▶ Records provided
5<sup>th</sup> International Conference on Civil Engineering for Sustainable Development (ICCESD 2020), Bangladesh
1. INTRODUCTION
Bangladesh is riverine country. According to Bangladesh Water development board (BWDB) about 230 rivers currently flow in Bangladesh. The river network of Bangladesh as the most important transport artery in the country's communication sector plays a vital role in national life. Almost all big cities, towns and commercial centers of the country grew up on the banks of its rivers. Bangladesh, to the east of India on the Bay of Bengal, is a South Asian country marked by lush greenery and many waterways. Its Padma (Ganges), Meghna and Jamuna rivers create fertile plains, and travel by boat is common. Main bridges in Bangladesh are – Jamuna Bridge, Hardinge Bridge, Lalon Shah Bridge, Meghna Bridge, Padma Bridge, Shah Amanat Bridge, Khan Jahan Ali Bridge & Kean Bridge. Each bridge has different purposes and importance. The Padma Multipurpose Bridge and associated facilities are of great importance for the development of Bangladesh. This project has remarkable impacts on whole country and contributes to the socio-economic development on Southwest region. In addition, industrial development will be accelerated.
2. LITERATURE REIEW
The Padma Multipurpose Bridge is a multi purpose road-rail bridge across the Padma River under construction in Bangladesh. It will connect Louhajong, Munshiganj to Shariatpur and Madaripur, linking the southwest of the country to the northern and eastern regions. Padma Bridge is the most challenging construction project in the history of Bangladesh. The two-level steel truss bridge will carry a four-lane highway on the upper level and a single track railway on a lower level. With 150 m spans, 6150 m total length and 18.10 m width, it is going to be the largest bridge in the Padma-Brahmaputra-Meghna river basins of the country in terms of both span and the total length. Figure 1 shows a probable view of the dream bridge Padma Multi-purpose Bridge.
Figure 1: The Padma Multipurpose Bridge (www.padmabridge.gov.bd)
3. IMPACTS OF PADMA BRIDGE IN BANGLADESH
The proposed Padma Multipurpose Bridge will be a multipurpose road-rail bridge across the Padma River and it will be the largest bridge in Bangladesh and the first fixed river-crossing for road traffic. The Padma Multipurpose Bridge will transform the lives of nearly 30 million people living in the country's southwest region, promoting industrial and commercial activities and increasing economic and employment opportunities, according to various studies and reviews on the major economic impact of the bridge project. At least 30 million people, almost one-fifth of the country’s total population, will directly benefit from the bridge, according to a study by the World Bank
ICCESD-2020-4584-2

▶ Task description
Print the listing above from its first line through the line with "1. INTRODUCTION", and stop there.

▶ Problem solution
5<sup>th</sup> International Conference on Civil Engineering for Sustainable Development (ICCESD 2020), Bangladesh
1. INTRODUCTION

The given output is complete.